Zack Ryder not only managed to make a song that sounds like a lost track from Wrestlemania: The Album, but a good one. Plus, “Hoeski” cracked the iTunes Top 100 Pop Charts:
 

 Which is impressive, considering Ryder did not have the talents of Simon Cowell (acknowledge your roots, Sir!) guiding him. Let’s breakdown the elements of “Hoeski.”


Because Zack Ryder knows 2 things – Wrestling and Pop Music – he represents both of them in “Hoeski.” The intro, where Ryder talks lamentably about his spurned love has the same crestfallen tone that Bret Hart uses in “Never Been a Right Time to Say Goodbye.” But then, “Hoeski” transitions into an incredibly catchy tune coupled with Ryder’s best attempt at boy band style singing. The best way to describe the Long Island Iced Z’s vocal stylings is to compare it to someone reading Shakespeare aloud for the first time. You can hear the classic elements in it but it is also awkward hearing someone else discover iambic pentameter.

Like Wrestlemania: The Album or WWE Originals, Ryder works in all his catchphrases, gimmicks and other known Ryder-isms into “Hoeski:”

  • Bud Light Lime
  • Woo Woo Woo
  • Broski
  • Hoeski (naturally)
  • Long Island Iced Z
  • Rough Ryder
  • Like Me on Facebook, Follow Me On Twitter
  • Are You Serious, Bro?
  • You Know it

The only one not included is “Take Care, Spike Your Hair” but telling your ex-girlfriend to “take care” does not belong in a breakup song. It’s not in the pop music handbook. Most interesting, though, is the repeated use of “Woo Woo Woo.” In 3 different places, “Woo Woo Woo” has a different meaning. The first use – “You May Have Left Me / But I Still Woo Woo Woo” – comes from a Zack Ryder still pining for the girl who spurned him. This Ryder was holding onto the possibility of getting back together with her. The second use – “Fool Me Once, Shame on Me / Fool Me Twice, Woo Woo Woo” – comes from a Zack Ryder, hurt from the Hoeski’s actions, wounded but mending from the mistake of a twice failed relationship. Still, this Ryder is better off, having learned from this experience. By the time Ryder uses “Woo Woo Woo” in a third instance – “Will I Get Over You? / Woo Woo Woo, You Know It” – Ryder is filled with confidence. A Hoeski-less future awaits him and, with it, comes the inevitable success. 

Either “Woo Woo Woo” chronicles the emotional growth of Ryder in the song or he’s using “Woo Woo Woo” in place of every line that would otherwise include “You,” the same way Usher replaces “You” for “U” in all of his songs.

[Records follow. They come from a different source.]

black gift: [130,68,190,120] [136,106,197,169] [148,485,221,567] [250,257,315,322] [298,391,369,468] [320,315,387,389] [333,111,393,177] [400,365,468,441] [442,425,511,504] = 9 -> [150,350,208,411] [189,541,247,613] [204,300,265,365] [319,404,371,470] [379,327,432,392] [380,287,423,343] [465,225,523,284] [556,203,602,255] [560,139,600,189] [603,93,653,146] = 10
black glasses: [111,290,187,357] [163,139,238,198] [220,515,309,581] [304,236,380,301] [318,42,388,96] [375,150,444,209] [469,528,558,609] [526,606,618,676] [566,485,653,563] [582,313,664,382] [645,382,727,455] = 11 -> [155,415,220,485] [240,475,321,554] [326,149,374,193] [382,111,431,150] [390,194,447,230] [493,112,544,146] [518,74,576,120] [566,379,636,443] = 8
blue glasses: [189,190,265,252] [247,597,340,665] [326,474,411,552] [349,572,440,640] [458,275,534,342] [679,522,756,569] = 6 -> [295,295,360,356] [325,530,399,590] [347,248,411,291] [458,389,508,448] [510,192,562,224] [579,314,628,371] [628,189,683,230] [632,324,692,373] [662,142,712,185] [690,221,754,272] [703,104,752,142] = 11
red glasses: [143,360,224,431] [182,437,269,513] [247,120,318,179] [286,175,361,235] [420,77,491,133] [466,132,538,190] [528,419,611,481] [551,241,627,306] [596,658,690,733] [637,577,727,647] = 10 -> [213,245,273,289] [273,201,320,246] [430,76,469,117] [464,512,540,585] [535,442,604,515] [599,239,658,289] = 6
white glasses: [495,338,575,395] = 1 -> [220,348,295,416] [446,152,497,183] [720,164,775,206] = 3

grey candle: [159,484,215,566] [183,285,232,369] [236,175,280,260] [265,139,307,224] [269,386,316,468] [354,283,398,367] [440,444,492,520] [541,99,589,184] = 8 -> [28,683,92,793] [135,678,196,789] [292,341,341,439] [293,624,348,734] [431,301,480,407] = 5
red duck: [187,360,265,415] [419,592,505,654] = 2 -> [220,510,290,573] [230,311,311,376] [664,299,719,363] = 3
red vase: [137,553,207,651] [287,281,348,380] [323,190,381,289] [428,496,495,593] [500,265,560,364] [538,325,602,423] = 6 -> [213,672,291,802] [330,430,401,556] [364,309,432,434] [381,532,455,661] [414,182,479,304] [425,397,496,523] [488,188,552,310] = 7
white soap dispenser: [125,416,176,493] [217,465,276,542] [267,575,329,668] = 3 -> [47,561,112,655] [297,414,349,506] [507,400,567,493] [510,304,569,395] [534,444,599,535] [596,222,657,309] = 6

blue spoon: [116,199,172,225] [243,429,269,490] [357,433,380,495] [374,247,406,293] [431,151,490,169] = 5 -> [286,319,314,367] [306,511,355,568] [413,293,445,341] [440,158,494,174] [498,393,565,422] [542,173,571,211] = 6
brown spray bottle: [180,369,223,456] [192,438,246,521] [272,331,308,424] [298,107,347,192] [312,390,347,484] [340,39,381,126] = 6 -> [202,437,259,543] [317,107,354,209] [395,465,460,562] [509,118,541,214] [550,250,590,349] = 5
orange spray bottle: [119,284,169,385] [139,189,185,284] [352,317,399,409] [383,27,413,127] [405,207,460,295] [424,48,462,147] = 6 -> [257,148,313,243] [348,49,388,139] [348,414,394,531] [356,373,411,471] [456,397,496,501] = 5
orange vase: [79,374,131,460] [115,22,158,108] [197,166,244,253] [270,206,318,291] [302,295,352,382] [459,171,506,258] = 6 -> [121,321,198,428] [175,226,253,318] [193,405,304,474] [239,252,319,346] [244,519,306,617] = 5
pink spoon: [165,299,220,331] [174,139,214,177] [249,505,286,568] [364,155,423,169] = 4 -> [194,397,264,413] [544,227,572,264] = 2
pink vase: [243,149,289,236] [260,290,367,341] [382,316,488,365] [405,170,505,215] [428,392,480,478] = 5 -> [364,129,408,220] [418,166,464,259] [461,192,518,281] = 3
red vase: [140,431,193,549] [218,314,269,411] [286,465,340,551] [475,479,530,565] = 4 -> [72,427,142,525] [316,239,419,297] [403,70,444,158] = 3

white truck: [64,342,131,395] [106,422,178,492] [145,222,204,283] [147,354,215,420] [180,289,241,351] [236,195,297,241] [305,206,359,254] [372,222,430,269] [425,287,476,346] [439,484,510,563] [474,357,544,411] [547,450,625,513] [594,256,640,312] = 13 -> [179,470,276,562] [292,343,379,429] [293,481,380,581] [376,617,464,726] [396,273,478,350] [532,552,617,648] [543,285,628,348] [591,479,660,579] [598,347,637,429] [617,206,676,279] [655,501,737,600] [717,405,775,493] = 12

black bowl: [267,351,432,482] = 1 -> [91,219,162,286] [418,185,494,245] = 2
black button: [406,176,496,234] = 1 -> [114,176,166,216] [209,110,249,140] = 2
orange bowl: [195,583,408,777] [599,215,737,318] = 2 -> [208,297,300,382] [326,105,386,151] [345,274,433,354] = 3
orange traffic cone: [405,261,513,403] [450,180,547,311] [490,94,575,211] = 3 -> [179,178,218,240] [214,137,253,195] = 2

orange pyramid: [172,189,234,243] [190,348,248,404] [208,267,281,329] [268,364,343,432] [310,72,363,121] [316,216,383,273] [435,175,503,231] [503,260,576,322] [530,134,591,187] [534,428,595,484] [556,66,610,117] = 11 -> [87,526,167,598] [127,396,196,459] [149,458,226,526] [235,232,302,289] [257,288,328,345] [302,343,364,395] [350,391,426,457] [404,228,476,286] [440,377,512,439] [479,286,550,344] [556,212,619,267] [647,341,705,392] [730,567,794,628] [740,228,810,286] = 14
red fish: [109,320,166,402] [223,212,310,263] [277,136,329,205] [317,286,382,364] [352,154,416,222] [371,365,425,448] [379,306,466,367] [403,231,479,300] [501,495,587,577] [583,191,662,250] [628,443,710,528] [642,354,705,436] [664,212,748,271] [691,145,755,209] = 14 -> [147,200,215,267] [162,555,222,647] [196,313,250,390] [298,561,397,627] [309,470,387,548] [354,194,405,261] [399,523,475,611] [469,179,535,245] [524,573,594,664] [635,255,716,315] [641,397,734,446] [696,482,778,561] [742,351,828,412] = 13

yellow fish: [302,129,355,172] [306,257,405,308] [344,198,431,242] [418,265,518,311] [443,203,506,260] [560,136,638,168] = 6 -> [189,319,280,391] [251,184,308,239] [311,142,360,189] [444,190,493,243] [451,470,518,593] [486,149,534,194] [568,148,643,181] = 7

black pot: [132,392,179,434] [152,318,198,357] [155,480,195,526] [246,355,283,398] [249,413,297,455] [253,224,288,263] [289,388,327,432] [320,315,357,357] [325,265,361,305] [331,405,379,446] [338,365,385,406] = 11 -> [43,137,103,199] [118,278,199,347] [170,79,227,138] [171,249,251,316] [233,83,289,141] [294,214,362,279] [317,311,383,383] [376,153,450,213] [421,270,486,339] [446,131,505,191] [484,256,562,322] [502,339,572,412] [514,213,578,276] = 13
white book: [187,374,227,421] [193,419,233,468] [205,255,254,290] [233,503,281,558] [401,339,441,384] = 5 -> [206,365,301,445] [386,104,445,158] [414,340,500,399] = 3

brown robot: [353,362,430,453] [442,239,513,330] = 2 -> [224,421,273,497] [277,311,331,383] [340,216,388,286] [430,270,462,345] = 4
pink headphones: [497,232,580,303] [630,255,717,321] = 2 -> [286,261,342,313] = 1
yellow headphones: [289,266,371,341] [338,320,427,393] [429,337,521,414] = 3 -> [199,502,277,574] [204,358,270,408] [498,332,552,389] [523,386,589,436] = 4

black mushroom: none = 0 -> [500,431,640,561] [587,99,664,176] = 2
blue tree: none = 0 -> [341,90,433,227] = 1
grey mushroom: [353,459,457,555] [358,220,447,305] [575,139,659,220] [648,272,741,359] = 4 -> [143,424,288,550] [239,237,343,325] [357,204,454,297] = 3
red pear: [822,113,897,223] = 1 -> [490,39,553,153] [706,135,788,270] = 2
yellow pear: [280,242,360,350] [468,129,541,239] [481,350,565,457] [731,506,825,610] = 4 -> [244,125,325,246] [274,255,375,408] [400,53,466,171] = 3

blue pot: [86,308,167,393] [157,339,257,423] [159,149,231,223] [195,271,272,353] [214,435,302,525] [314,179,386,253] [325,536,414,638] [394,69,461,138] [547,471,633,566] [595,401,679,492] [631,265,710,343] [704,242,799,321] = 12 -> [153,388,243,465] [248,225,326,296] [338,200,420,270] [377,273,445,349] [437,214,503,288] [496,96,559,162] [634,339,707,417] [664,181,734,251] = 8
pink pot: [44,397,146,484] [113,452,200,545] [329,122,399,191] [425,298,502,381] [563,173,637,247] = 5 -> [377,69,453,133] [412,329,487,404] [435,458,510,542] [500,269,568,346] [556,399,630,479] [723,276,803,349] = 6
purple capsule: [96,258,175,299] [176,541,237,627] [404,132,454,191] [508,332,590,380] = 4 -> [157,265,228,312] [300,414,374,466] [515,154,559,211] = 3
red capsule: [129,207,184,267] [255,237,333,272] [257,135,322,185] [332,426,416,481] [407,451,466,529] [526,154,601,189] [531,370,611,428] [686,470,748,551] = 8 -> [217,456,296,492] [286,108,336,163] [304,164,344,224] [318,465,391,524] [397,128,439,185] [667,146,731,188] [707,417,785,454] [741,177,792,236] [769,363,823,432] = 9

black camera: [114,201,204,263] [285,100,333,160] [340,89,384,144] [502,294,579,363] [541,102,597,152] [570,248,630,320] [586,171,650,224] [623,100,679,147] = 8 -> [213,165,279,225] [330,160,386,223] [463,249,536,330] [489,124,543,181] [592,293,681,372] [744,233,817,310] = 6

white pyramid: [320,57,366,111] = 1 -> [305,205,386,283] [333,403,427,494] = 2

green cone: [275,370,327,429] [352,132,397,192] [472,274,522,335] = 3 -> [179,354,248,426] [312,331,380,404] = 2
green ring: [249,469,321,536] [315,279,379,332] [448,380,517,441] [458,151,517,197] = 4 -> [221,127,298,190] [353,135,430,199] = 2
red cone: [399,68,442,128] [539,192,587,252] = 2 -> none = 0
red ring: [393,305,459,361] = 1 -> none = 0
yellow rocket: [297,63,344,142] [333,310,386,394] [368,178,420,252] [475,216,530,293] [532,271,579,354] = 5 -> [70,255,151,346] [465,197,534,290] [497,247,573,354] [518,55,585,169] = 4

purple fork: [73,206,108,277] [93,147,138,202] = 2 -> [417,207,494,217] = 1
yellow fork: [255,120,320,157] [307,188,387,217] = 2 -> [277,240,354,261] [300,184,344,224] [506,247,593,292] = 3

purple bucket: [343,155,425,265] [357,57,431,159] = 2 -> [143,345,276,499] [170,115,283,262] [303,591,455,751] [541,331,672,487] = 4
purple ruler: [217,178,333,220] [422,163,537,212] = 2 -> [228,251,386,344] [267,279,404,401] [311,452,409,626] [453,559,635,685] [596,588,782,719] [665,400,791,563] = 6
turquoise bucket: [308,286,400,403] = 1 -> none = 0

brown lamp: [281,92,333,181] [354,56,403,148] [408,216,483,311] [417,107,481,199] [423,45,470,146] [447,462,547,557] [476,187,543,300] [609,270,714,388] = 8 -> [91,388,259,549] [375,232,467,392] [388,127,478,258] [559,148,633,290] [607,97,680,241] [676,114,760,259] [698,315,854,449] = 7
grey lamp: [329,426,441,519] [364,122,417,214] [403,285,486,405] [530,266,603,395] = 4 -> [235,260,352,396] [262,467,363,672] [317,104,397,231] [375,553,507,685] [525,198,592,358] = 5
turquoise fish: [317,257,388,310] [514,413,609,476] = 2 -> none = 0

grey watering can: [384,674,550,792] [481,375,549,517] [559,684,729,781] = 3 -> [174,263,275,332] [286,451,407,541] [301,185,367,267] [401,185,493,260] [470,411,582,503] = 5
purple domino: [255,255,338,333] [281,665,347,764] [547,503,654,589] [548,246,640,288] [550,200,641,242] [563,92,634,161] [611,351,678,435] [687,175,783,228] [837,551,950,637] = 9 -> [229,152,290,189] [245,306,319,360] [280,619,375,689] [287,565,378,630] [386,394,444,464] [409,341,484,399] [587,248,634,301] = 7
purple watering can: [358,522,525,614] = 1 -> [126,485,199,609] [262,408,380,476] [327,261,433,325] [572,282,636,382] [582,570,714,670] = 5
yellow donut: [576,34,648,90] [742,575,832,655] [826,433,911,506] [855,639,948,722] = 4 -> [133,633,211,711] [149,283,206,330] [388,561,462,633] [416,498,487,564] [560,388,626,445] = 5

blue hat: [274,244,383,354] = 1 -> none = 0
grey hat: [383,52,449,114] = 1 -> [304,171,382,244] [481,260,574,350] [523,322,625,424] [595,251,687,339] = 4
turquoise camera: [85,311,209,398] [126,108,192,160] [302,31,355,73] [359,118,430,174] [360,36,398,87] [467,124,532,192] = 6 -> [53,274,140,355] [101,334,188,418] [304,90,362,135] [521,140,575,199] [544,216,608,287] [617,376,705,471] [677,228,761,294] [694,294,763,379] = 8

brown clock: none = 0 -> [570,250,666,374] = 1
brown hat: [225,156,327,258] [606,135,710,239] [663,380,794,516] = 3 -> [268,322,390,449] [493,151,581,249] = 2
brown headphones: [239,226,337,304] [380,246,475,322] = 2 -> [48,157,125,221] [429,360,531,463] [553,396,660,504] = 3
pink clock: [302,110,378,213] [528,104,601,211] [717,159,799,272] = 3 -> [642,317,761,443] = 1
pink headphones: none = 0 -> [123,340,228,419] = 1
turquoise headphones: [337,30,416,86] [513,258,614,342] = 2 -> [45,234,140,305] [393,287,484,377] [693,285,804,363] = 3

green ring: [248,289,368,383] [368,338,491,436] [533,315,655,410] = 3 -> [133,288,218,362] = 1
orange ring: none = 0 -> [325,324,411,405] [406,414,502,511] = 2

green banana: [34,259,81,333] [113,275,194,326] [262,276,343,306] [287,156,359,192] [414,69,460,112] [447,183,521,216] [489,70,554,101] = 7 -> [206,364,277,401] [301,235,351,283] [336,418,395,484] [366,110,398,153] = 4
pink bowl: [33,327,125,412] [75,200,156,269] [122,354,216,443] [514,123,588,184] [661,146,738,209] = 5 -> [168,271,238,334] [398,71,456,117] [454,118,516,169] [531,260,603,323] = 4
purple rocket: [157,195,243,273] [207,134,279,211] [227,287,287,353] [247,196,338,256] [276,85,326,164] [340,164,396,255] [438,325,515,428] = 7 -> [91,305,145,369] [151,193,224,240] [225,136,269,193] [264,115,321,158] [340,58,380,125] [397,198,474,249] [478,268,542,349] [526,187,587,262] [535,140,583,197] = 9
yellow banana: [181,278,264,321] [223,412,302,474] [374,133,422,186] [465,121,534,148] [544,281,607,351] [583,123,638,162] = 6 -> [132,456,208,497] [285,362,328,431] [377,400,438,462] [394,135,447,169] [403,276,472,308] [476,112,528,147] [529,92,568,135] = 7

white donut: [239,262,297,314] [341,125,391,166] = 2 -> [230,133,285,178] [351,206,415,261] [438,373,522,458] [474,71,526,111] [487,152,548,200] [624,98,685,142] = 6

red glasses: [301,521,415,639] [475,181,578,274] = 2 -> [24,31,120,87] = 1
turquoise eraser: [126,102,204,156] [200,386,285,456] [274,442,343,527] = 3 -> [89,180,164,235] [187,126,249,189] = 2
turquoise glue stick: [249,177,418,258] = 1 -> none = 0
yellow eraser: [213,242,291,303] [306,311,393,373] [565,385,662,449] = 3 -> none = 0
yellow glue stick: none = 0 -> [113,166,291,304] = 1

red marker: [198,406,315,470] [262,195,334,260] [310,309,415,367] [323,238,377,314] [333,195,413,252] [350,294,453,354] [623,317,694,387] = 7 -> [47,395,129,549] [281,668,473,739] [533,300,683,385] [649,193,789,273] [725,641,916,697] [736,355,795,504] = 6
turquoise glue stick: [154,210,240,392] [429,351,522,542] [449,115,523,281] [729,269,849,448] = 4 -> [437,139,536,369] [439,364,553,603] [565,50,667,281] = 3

Regardless, Zack Ryder feels better about himself at the end of the song; so should you. The nature of a great pop song is to be both catchy and cathartic. Plus, writing a song about your ex? That’s a total Taylor Swift move, whose relationship with wrestling has been pointed out. Zack Ryder channels T. Swizzle’s “We Are Never Ever Getting Back Together” at the end of “Hoeski.”

Or at least the Official Music Video version of “Hoeski.” The version available for purchase on iTunes, the SSSIIICCCKKK Remix version, is a different Hoeski.

The lyrics are the same but instead of singing them, Ryder shouts them, letting his emotions break through in full without filter. Musically, Hoeski is given more of rock edge, with heavier drums and louder guitars. If the Official Music Video Version is Ryder’s boy band version (complete with a rap break in the middle), the remix is his solo breakout, his “Cry me a River,” if you will.

Zack Ryder is the flag waver for Pop Music in the WWE and in Wrestling in general. His success is possibly because his love of pop music is genuine and not a gimmick that was given to him, like Billy Gunn was fitted with Rockabilly. Instead it’s like when John Cena was a Rapper: it’s a part of his personality that he’s allowed to explore. Maybe Ryder will be furthered inspired by his Pop Music heroes New Kids on the Block, Boyz II Men and 98 Degrees who are going out on a “Package” Tour. Ryder can team with 3 Count and Jillian Hall and travel the country as Pop and Circumstance.